1977 song by Eric Clapton

"The Core" is a song written by Eric Clapton and Marcy Levy that was first released on Clapton's 1977 album Slowhand.

==Music and lyrics==
"The Core" is a long up-tempo song, clocking in at nearly 9 minutes long. Clapton and Levy sing the vocals as a duet. It is propelled by a "driving" guitar riff and includes a saxophone solo played by Mel Collins. Something Else! critic S. Victor Aaron described the riff as "gritty". Rolling Stone critic John Swenson described the song as having a "boogie rhythm reminiscent of Derek and the Dominoes." Potomac News critic Bren Bailey said that the song "allows Clapton and his band to explore just about every vocal and instrumental blues experience known to man, and then some."

The lyrics of "The Core" are about "self-motivation in times of difficulty" and is one of several Clapton songs that convey a message of faith. Music hournalist Andrew Gerdner called out the line "I can burn without fuel" as providing an image of empowerment. He also felt that the line "You are young and you are free, but damned if you're deceased in your own lifetime" is "a message of encouragement for hard times reminding you not to take life for granted." On the other hand, The Morning Call critic Len Righi described the lyrics as "throwaway".

==Reception==
Globe and Mail critic Brad Wheeler praised "The Core" as the "freshest thing" on Slowhand and as the album's "biggest, boogiest cut", with "solos (guitar and saxophone) flying crossfire-hurricane wild." He also praised Levy's singing and the organ playing.

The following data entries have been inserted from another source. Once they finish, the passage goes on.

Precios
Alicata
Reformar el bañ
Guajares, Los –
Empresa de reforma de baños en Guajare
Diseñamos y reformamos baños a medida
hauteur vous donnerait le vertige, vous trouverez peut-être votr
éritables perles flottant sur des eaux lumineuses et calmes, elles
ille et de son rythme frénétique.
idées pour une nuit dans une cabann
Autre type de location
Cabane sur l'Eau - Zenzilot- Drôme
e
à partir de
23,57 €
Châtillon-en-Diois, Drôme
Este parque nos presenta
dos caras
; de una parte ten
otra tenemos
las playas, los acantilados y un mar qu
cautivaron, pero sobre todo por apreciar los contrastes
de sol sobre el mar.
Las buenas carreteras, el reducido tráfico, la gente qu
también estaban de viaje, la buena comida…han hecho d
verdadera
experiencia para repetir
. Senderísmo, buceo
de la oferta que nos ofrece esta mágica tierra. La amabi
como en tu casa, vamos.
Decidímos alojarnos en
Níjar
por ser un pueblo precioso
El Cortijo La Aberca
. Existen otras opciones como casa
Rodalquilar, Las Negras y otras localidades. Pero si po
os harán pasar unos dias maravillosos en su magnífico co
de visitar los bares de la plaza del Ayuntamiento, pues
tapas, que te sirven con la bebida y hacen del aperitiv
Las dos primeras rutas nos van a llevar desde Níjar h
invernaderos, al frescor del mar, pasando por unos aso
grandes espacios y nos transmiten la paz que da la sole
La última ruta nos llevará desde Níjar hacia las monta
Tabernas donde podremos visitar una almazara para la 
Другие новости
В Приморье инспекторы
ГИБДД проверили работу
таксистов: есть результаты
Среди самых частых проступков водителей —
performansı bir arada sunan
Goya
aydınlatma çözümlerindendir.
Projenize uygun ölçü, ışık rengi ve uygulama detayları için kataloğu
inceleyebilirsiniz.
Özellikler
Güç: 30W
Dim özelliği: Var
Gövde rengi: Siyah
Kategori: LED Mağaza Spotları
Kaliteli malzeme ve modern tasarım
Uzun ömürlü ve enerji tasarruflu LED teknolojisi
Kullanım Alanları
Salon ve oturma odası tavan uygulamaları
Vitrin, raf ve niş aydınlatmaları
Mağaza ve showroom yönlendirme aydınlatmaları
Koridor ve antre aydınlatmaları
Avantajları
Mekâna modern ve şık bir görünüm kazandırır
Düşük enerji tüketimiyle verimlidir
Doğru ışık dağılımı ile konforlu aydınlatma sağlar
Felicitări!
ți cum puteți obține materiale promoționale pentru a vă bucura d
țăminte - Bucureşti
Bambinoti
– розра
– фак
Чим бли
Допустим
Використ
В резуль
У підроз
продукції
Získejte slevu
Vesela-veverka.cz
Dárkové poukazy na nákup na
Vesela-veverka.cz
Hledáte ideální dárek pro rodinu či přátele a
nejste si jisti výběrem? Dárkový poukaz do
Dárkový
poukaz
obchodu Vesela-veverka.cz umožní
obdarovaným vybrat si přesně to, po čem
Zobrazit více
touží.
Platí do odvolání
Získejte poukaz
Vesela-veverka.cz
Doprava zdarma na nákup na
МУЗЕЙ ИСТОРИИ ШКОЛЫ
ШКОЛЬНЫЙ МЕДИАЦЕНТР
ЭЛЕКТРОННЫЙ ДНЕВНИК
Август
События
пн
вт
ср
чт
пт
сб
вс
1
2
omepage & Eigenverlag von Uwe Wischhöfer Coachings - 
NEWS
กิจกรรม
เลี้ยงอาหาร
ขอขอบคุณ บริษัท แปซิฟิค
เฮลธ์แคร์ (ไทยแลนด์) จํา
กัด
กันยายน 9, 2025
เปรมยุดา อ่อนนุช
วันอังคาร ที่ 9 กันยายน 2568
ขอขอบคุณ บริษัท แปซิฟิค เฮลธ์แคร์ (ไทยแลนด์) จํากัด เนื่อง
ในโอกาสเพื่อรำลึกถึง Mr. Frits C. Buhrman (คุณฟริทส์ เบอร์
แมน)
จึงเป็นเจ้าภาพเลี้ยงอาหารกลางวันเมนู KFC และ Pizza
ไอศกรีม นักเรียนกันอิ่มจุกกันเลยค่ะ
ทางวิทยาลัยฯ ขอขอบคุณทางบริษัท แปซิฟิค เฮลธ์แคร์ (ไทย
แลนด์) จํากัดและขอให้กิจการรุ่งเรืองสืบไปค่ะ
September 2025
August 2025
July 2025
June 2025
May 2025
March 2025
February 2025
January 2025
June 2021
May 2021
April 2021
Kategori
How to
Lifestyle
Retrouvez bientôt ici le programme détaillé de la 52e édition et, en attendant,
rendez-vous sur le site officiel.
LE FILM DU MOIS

Tulsa World critic Vern Stefanic described "The Core" as a hard driving number" that couild become a rock music classic in the "Layla" vein. Swenson described the song as "powerhouse Clapton caught in a glimpse of white hot frenzy." Swenson particularly praised Collins' "searing" saxophone break and Clapton's "lightning" guitar solo, which he claimed "sounds more like his classic run on 'Crossroads' than anything he's done since. Aaron praised Clapton's guitar playing and his interplay with Collins' saxophone. He concluded that "riffed-based jamming so often goes nowhere, but 'The Core' is jamming with soul and purpose." Music critic Marc Robery also praised Clapton's guitar and the interplay with Collins' saxophone, as well as Levy's vocal performance. Robery concluded that "The whole band cooks on this one." St. Joseph News-Press critic Terry Jordan said that "Clapton gets his point across with mesmerizing riffs, yet never lets the performance get out of hand." Gardner praised the "recognizable" riff. On the other hand, Muskegon Chronicle writer Nancy Kuharevicz found the song "tiresome" due to its length.

A live version of "The Core" was included on Clapton's live album Crossroads 2: Live in the Seventies.

==Cover versions==
"The Core" was covered by Shannon Curfman (in a duet with Joe Bonamassa) on her 2010 album What You're Getting Into.